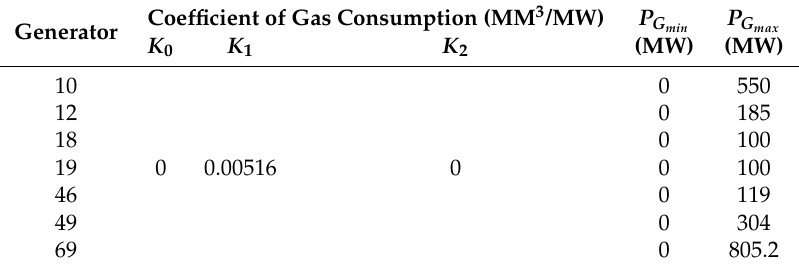
Table A2. Operation characteristics of the combined cycle power plants for Case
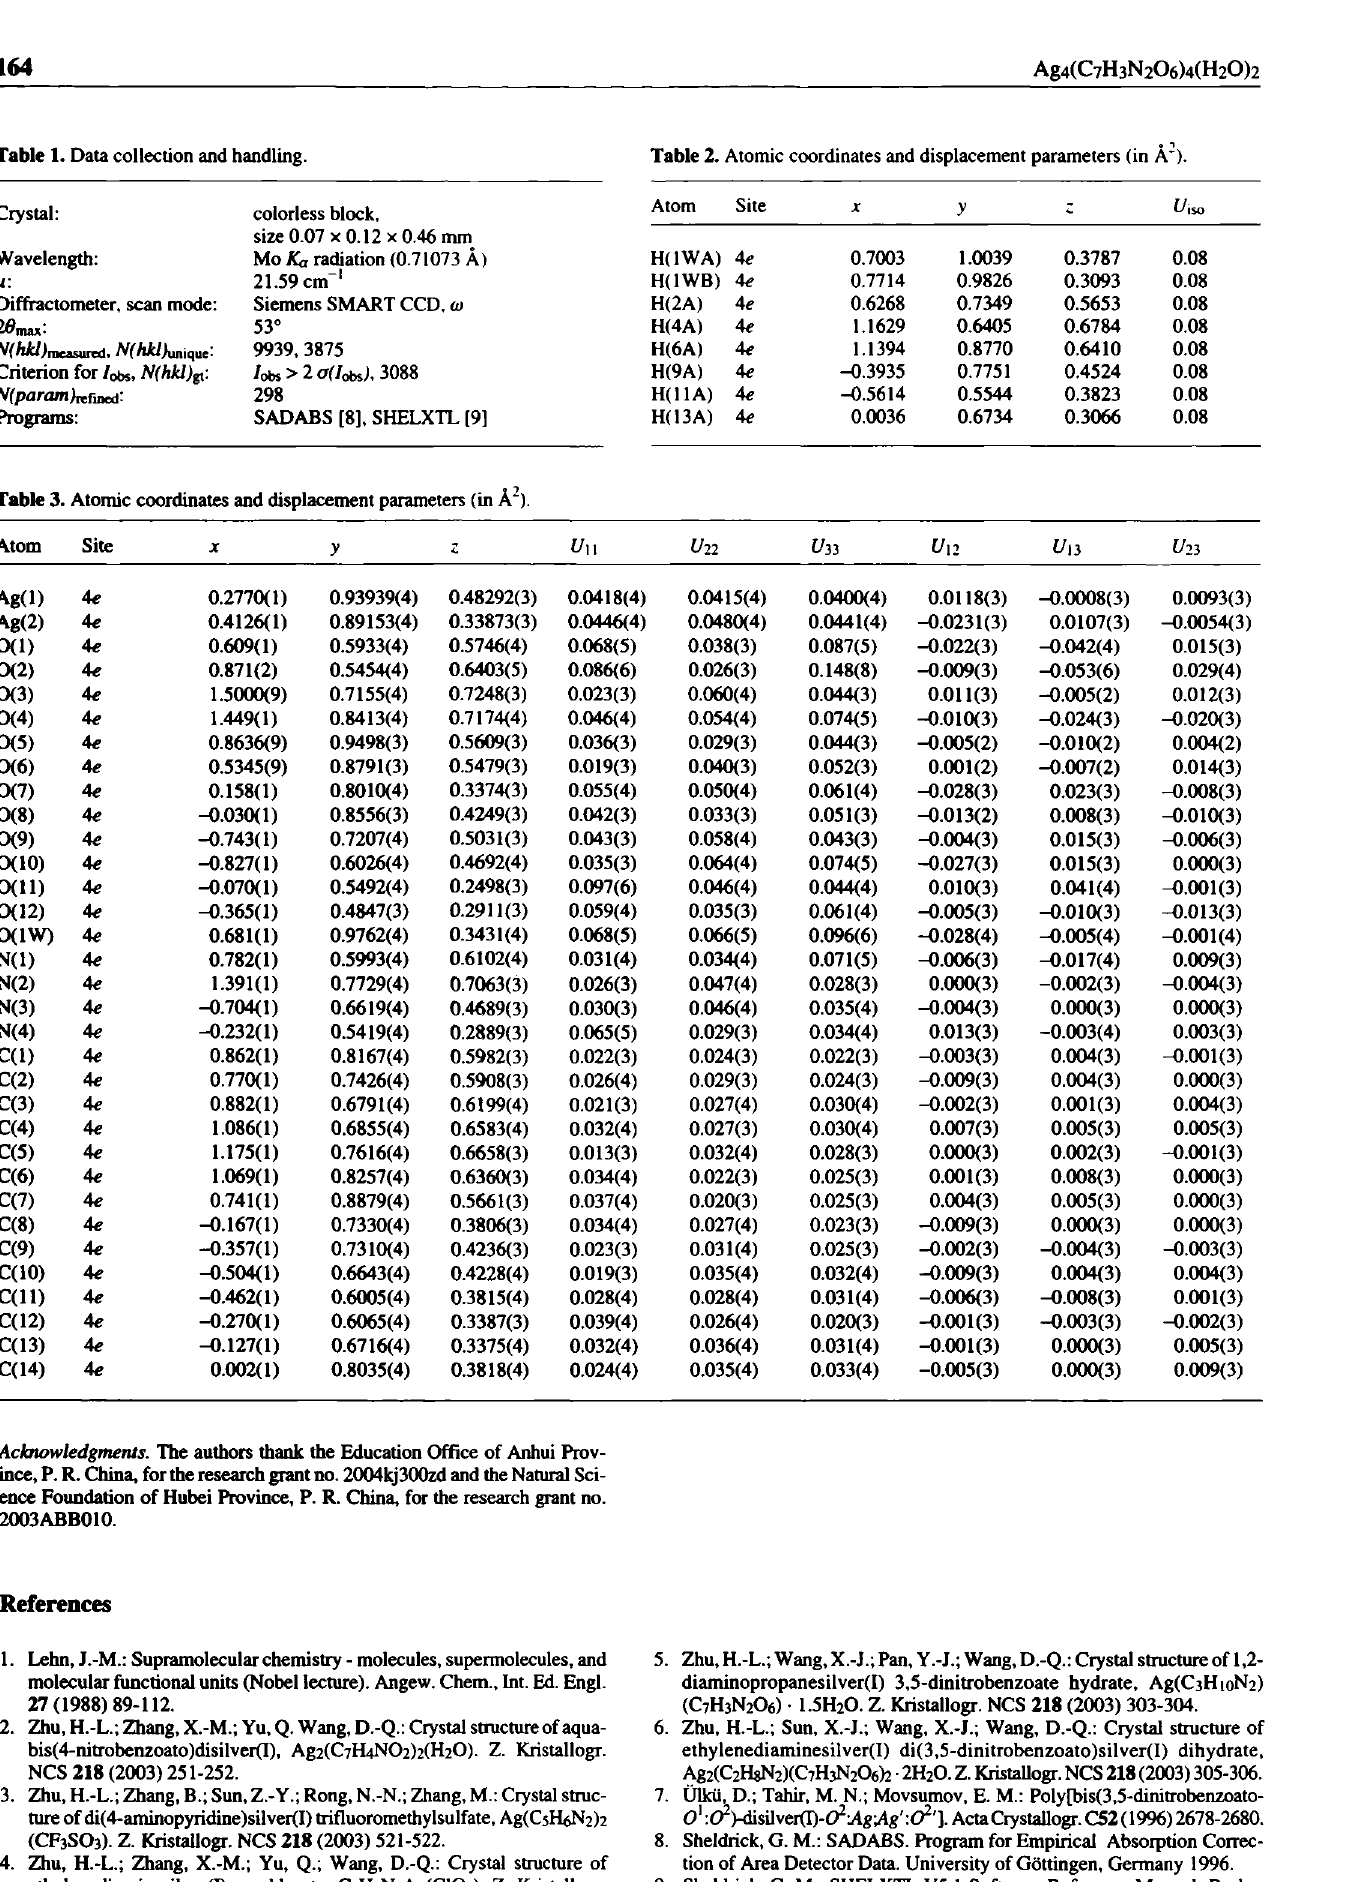
Table 1. Data collection and handling. Table 2. Atomic coordinates and displacement parameters (in A : ).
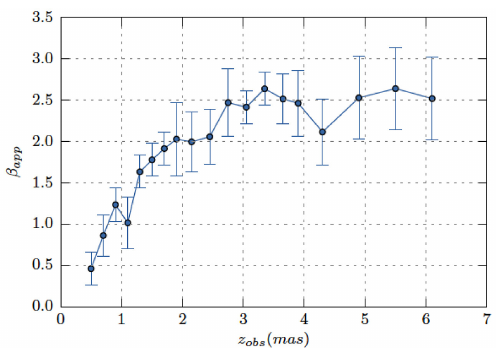
Figure 5. The speed of the faster system found using the Wavelet Image Segmentation and Evaluation (WISE) analysis as a function of distance from the core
-*-*-
_TASK OBJECTIVE_.
Copy out each line of the data that has the word "Table" in it.

_REPLY TO THE TASK_.
Table A2. Operation characteristics of the combined cycle power plants for Case
Table 1. Data collection and handling. Table 2. Atomic coordinates and displacement parameters (in A : ).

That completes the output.